Running News Daily

Are the thicker shoes faster?

The recent disqualification of the Derara Hurisa from the Vienna marathon was the first high-profile disqualification of an athlete for a violation of the new footwear rules from World Athletics on the roads.

Hurisa’s shoe, the Adidas Adizero Prime X, had all the ingredients of a super shoe, including better foam with rigid pieces embedded. But it had one distinctive quality: It was thicker than the current regulations allow.

This revisits the classic question around the rules: Are thicker shoes faster?

The answer is nuanced, but it boils down to this: Faster shoes are thick, but thicker shoes aren’t necessarily faster.

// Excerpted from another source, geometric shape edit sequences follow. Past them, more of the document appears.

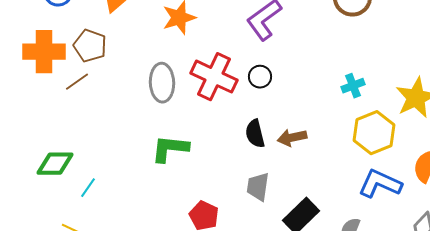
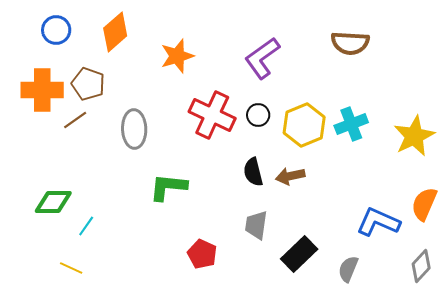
gray ellipse: (162, 83) -> (134, 129), moved
cyan cross: (353, 86) -> (351, 124), size x1.4
yellow hexagon: (374, 133) -> (304, 125), moved

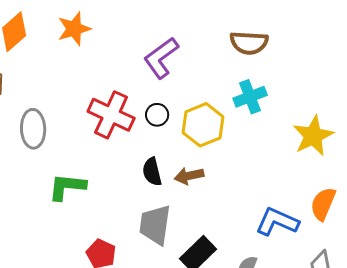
orange star: (177, 56) -> (74, 29), moved
cyan cross: (351, 124) -> (250, 97), moved
gray trapezoid: (256, 225) -> (155, 225), size x1.4

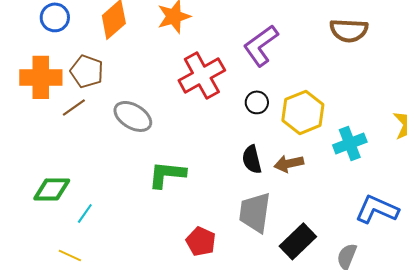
cyan cross: (250, 97) -> (350, 143), moved
red cross: (111, 115) -> (202, 75), moved, turned 36
gray ellipse: (33, 129) -> (133, 116), turned -57

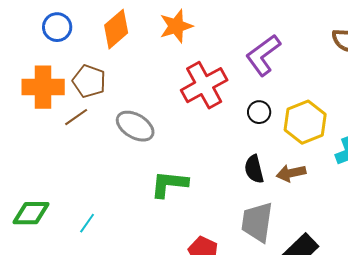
green diamond: (52, 189) -> (31, 213), moved

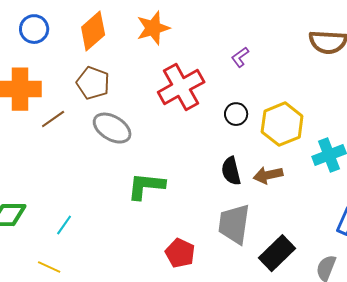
purple L-shape: (263, 55) -> (240, 57), size x0.5
brown pentagon: (89, 81) -> (93, 83), moved

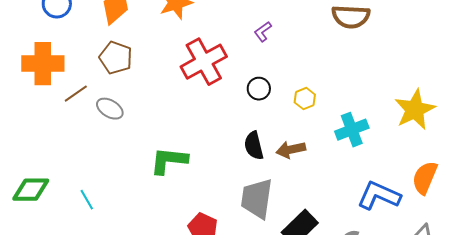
yellow hexagon: (282, 124) -> (305, 99), size x0.5
gray ellipse: (112, 128) -> (110, 109), moved, size x0.7
cyan line: (64, 225) -> (87, 200), turned -65

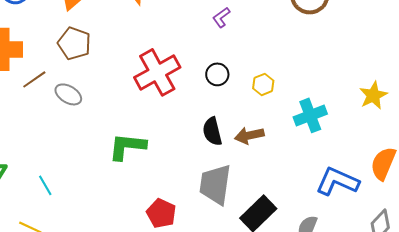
red cross: (204, 62) -> (157, 72), moved
yellow star: (415, 110) -> (373, 95), size x0.7

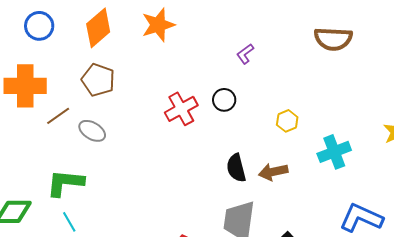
red cross: (157, 72) -> (181, 109), size x0.7
black circle: (217, 74) -> (224, 100), moved
green L-shape: (127, 146) -> (65, 183), moved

The shoes of today that are helping athletes run faster do so from the interaction between more perfect foam (lighter, softer, and more resilient polymers) and rigid architectural pieces (curved and embedded stiff plates and rods). In 2020, World Athletics put regulations in place to manage the potential performance advantages by limiting the thickness of the shoes and the extent of those architectural features. For a detailed look at the rationale for the sole thickness regulation strategy,  Adding more of the foam to the bottom of runners’ feet is likely to be beneficial for two reasons.

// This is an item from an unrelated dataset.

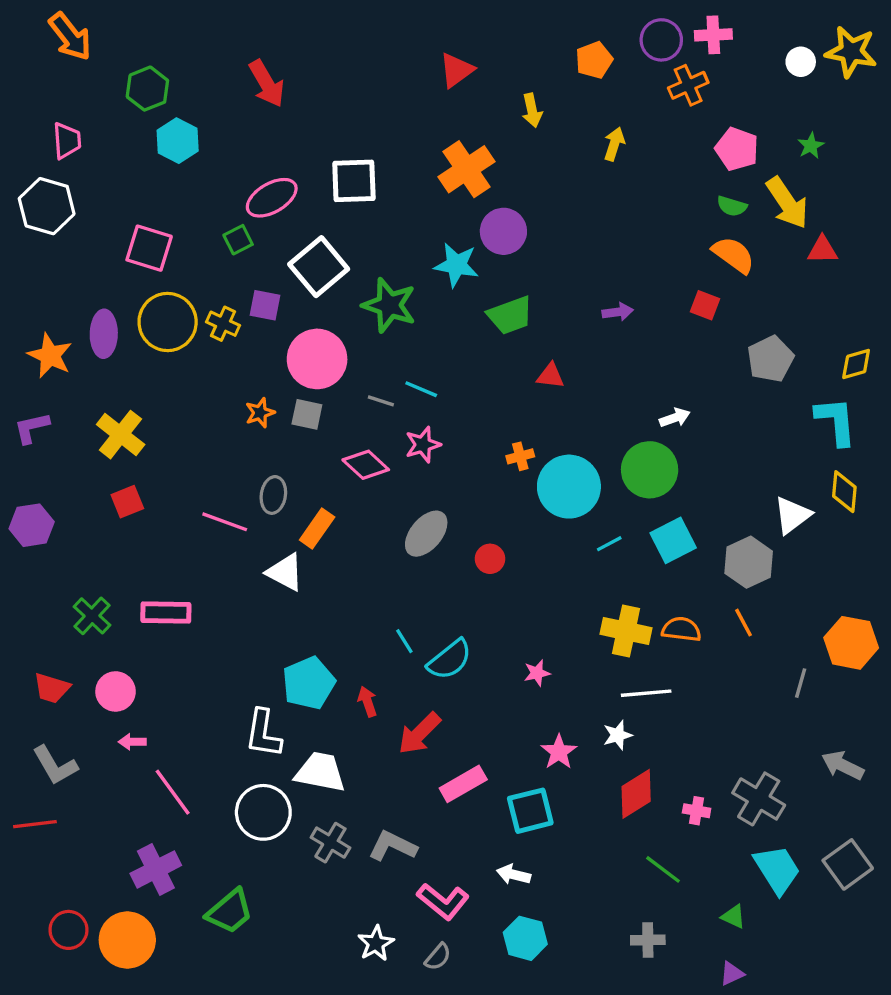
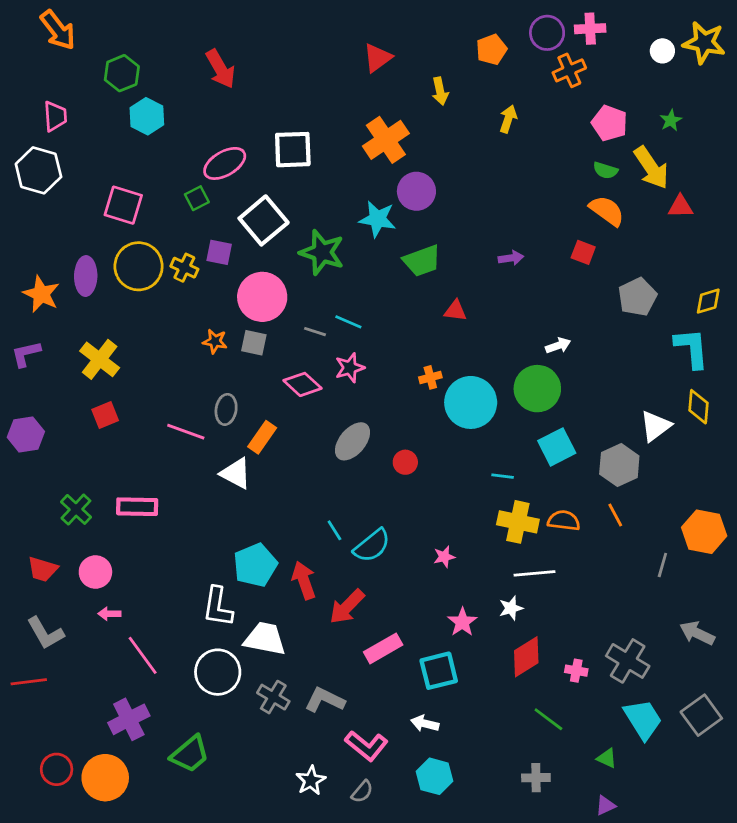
orange star: (260, 413) -> (215, 341), turned 30
cyan line: (609, 544) -> (503, 476), moved, turned 35
red arrow: (367, 702) -> (304, 580), size x1.5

First, its greater compliance (softer cushioning) and its higher resiliency (greater energy return) help the runner to run more efficiently by wasting less energy step-to-step and recycling more energy underfoot. If the foam is functioning like a spring, a longer and longer softer, more perfect spring can store more and more energy and give more and more of it back.

Second, the foam provides a three-dimensional matrix within which to put the aforementioned rigid pieces. The specific mechanisms of how and the extent to which the rigid pieces (e.g., curved carbon fiber plates or rods) are beneficial are still being elucidated, but it’s likely helping the body both use the benefits of that foam—the foam on its own it may be too soft or unstable—and and by subtly manipulating the runner’s mechanics to more efficiently move through foot strike. These benefits are great, in theory, as they allow us to augment the runner’s legs with elements that ostensibly function better than the human body’s own elastic structures without fatiguing.